Dan~ wrote:A person's mind is usually considered the person.
If he has his mind, but looses an arm, he is still that person.
But when someone's mind deviates away from their core values,
it is as if the person was lost.
Philosophy is love of thought, but thought is expression of being and humanness.
Thoughts wouldn't exist without hosts for them to reside within.
If you don't like thinking, you don't like human existence, or nature for that matter.
Love for thought is love for ego.
Ego is not evil.
No disrespect intended, but this is not an argument, it is preaching.

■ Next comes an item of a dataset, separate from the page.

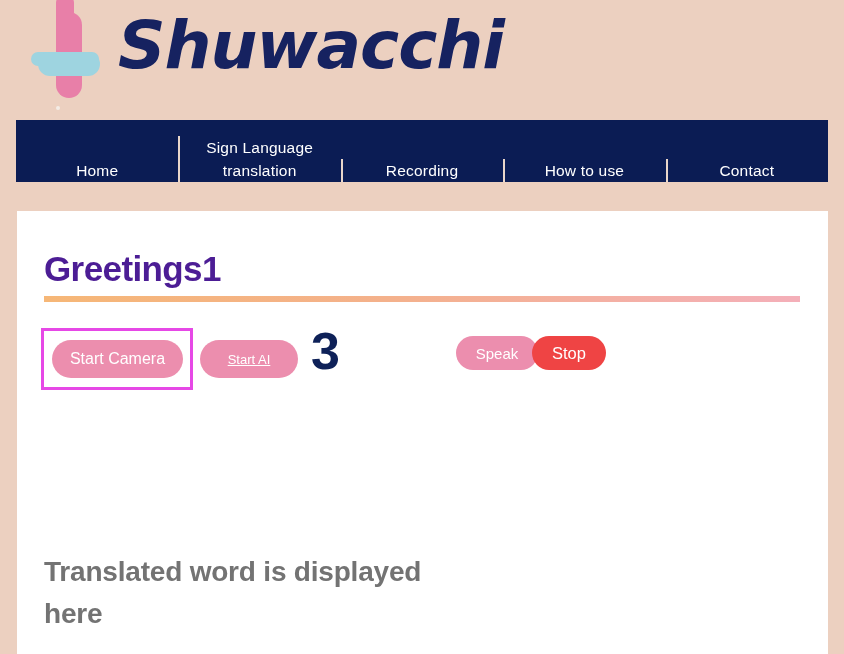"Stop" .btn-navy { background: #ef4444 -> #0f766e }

There's a conspicuous amount of unwarranted assumptions, though I can't tell which ones you are making or not making. Nevertheless... some must be there.
“I” as substance, thought as a predicate of “I” (slave to the grammar), some implicit definition of what ‘thought’ is, and, regardless, philosophy can’t help loving just about any thought (and, actually, there must be also some definition of ‘love’)... Not to mention this old comforting idea that mankind only is capable of thought.
It could be rephrased as something like:
- There is a substance, some
ens realissimus, which is ‘ego’
- ‘Ego’ is the only host of ‘mind’
- Mind (and mind only) produces thoughts (and All thoughts are good)
- As a philosopher, you have to love all thoughts
ergo: as a philosopher, you have to love mind and then ‘ego’.
Well, maybe not. Philosophy could also be that thing that puts question marks after all those premisses and see how one can unmake them - not much, in my view. Moreover, why if someone does something good, you have to ‘love’ everything about that someone? Isn’t that some gimmick to pretend to provide a foundation to a preconceived unconditional (and morally driven) love for ‘humaness’? (which, btw, looks very much like some platonic idea, eternal and unchangeable).
Regardless, there are inherent vices.
Even positing that «thoughts wouldn't exist without hosts for them to reside within», you don’t get to narrow these thoughts down to one single host, to individuals - unless, again, you already assumed that.
Then, I confess that I don’t really understand the what «when someone's mind deviates away from their core values» means. Anyway, the argument begs the question: if one loses one’s mind, does one stop being human?